A dramatic example of this technology that transcends the neighborhood scale is being considered in Sydney, Australia. The cornerstone of Sydney’s is a trigeneration system that employs gas burning engines for on-site electricity generation. The engines burn either natural gas or renewable gas, thereby reducing or eliminating the amount of GHG emissions associated with providing electricity to the city. Through its Trigeneration Master Plan, the city plans to meet 70 percent of its energy needs by combining this local electrical generation with distributed heating and cooling. Currently 80 percent of Sydney’s energy is provided by remote coal-fired plants, where two-thirds of the energy is lost as heat or in transmission. By reducing Sydney’s dependence on coal, trigeneration will reduce Sydney’s GHG emissions between 1.1 to 1.7 million metric tons a year. The capital cost of developing this plan is estimated to be $950 million, with projected annual energy savings pegged at $200 million. This project is currently on hold due to unanticipated changes in the federal government pricing for carbon, disappearance of some incentives, and regulatory resistance.
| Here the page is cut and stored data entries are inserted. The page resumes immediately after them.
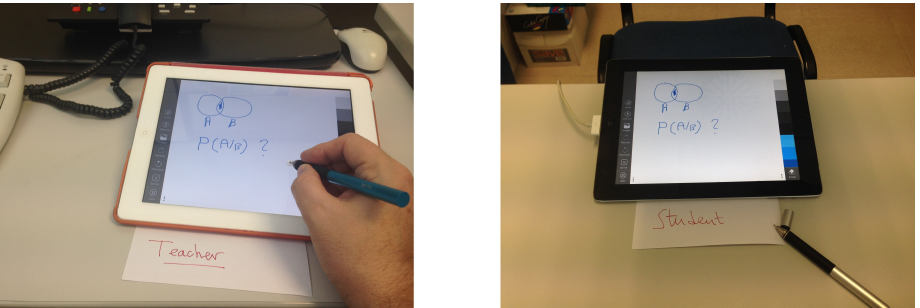
Figure 6. Communication between teacher and student via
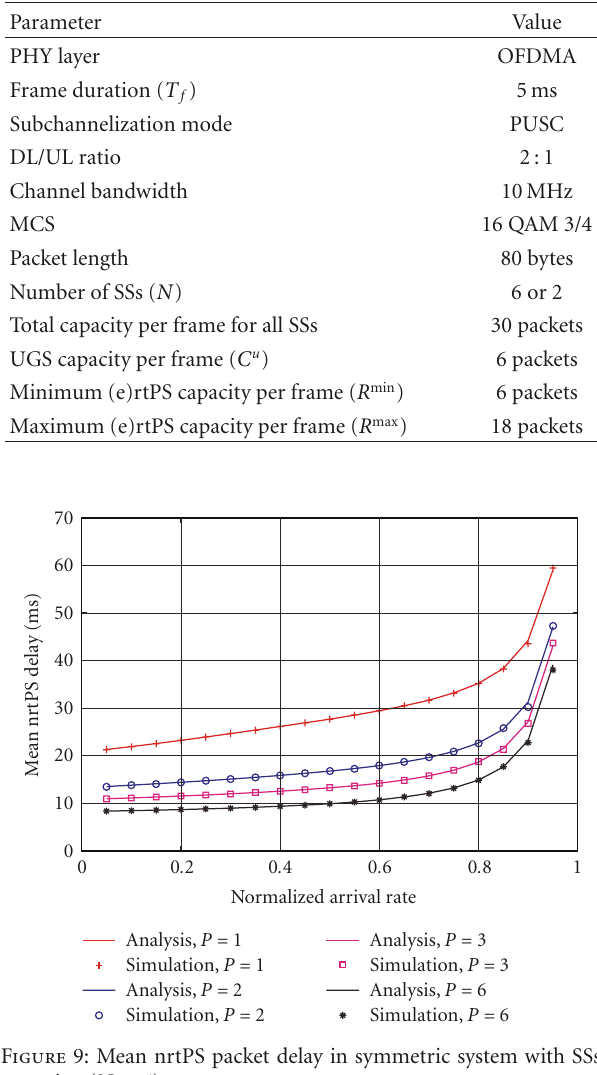
Figure 9: Mean nrtPS packet delay in symmetric system with SSs grouping ( N = 6).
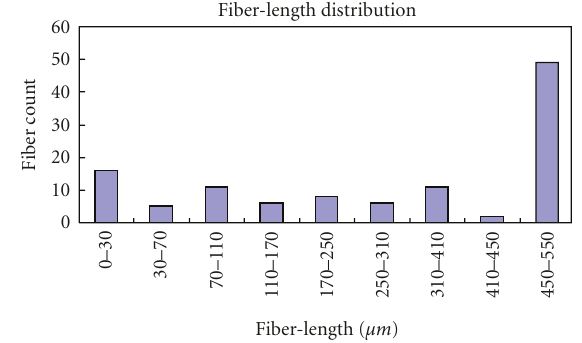
Figure 12: Resulting fiber-length distribution of dataset one. As expected from the visual inspection, the majority of the detected fibers are rather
To increase the use of district energy systems, the local land use regulatory system will need to adjust to allow and incentivize them. The facilities employed in district energy systems must be allowable uses and practices under local zoning and site plan regulations, as well as local building and energy codes. Incentives can be provided through bonus zoning provisions that provide additional development densities for developers who adopt DES technologies. Local district energy zone strategies could be greatly facilitated by state and federal programs that provide participating building owners with tax breaks, loans and grants, and other incentives.